Quoted text:
Specifically, imagine any loop $L$ encircling the wire. The net amount of bound current passing through this loop is $$ I_b = \iint_S \vec{J}_b \cdot d \vec{a}, $$ where $S$ is a surface spanning our loop $L$. Since $\vec{J}_b = \vec{\nabla} \times \vec{M}$, we can apply Stokes's theorem to find that $$ I_b = \iint_S \vec{J}_b \cdot d \vec{a} = \iint_S \left( \vec{\nabla} \times \vec{M} \right) \cdot d \vec{a} = \oint_L \vec{M} \cdot d\vec{l}. $$ But $\vec{M} = 0$ everywhere on the loop (since it sits outside the wire), and so $I_b = 0$ as well.

This means that when we apply Ampere's Law, we have $$ \oint \vec{B} \cdot d\vec{l} = \mu_0 I = \mu_0 (I_b + I_f) = \mu_0 I_f, $$ i.e., only the free current contributes to the integral. If we further assume that the problem has axial symmetry (which is reasonable in this problem, assuming that the copper rod is homogenous), then Griffiths's derivation of the magnetic field follows.

Task to complete:
Please answer these questions about the excerpt on bound current, one per line:
1. Which theorem turns the surface integral of the curl of M into a line integral around the loop?
2. Why is M zero everywhere on the loop?
3. Which current alone contributes to the integral when Ampere's Law is applied?
The data come from a different source than the excerpt on bound current.

Data:

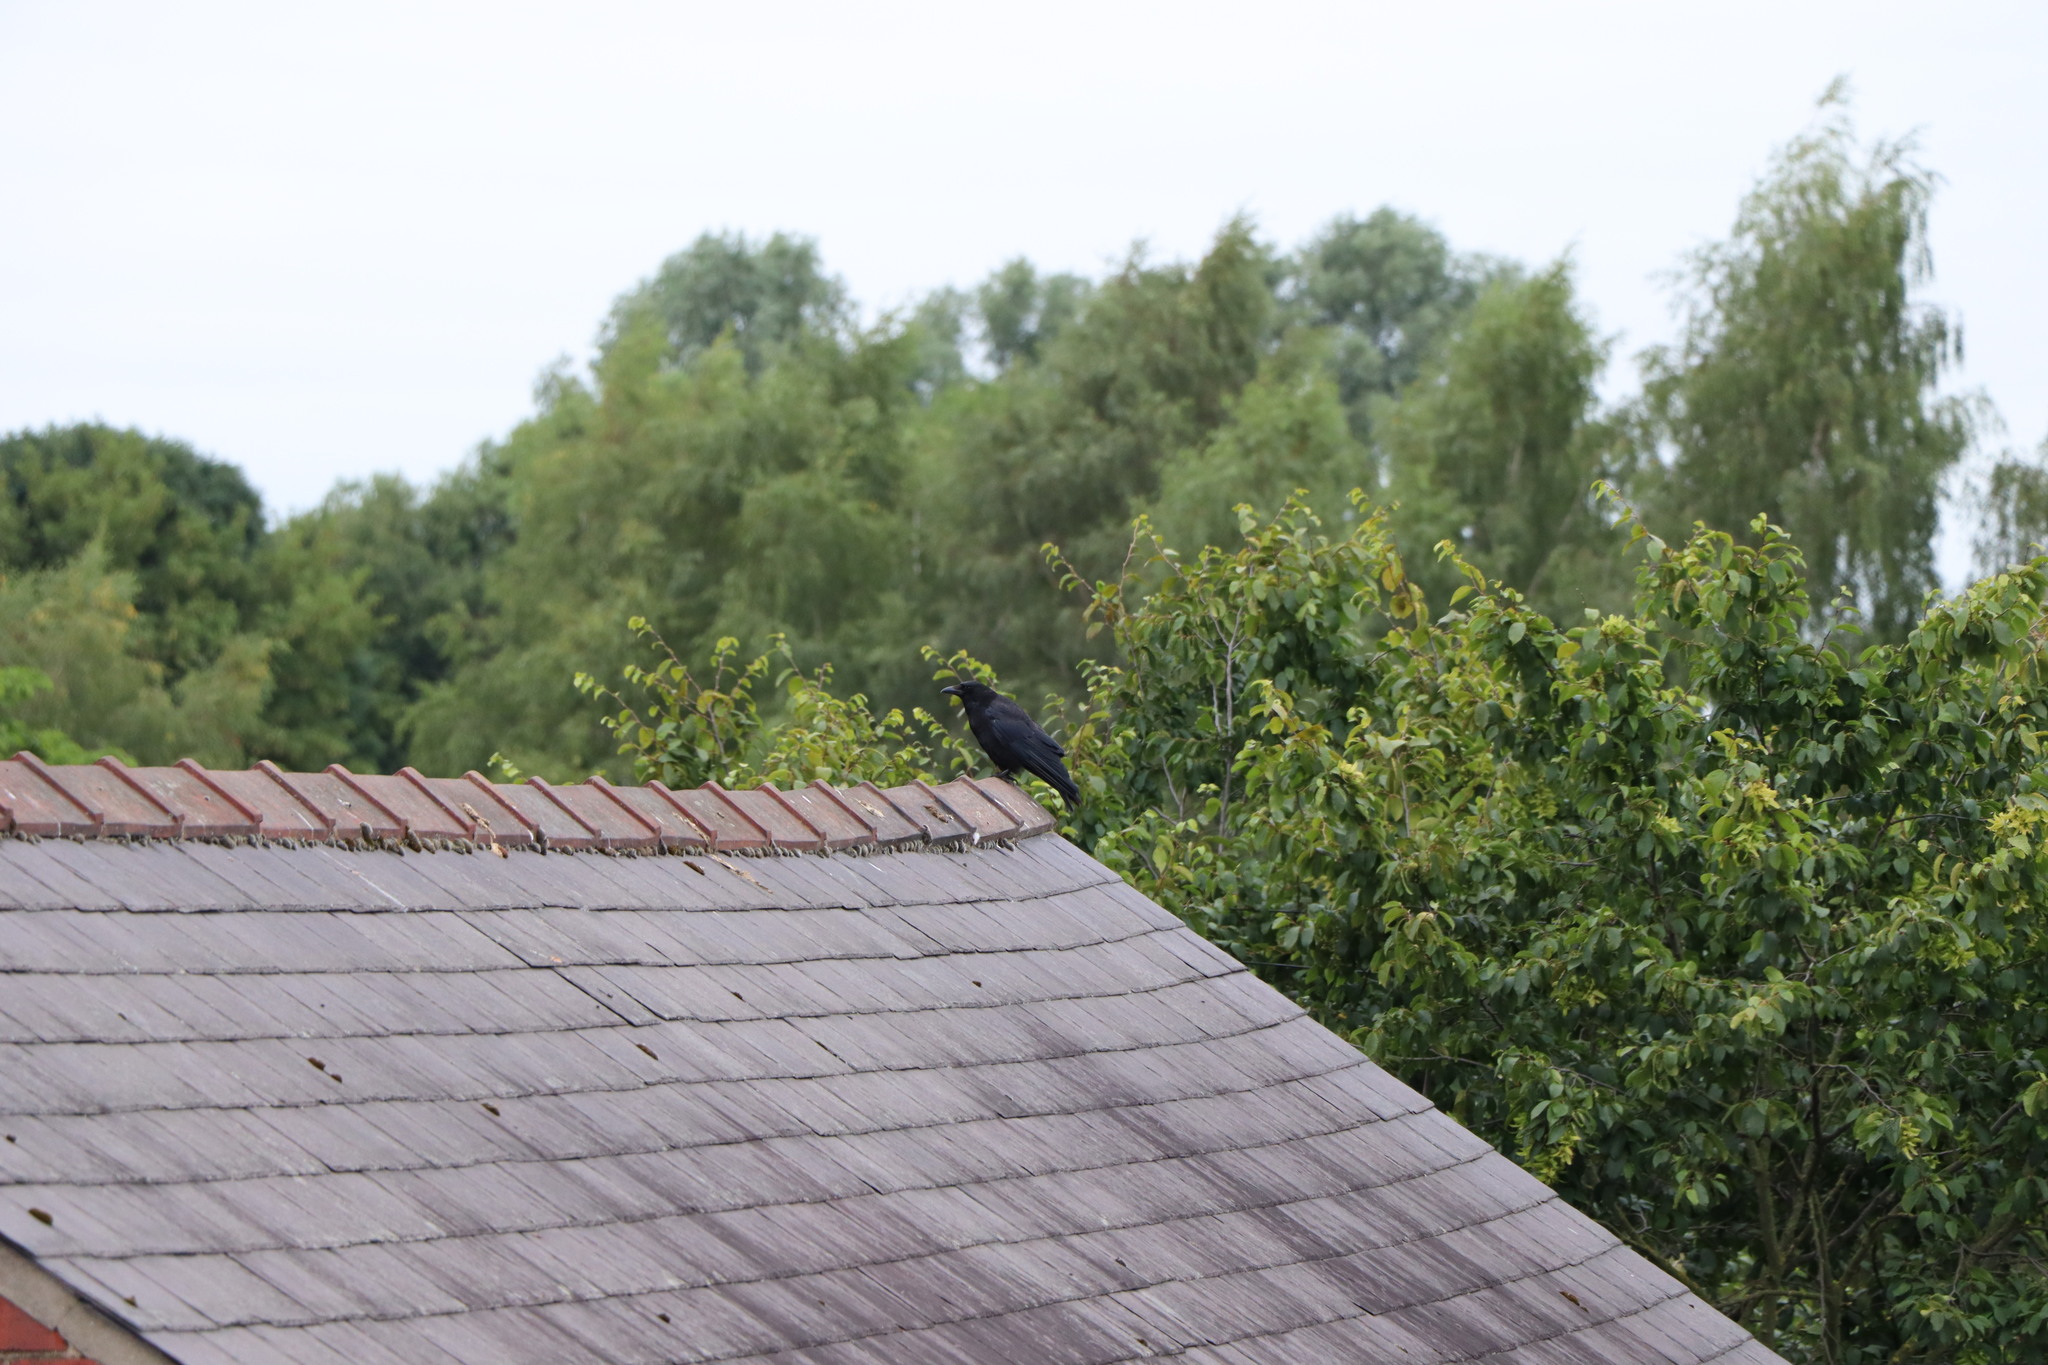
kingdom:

In response:
1. Stokes's theorem.
2. The loop sits outside the wire.
3. The free current.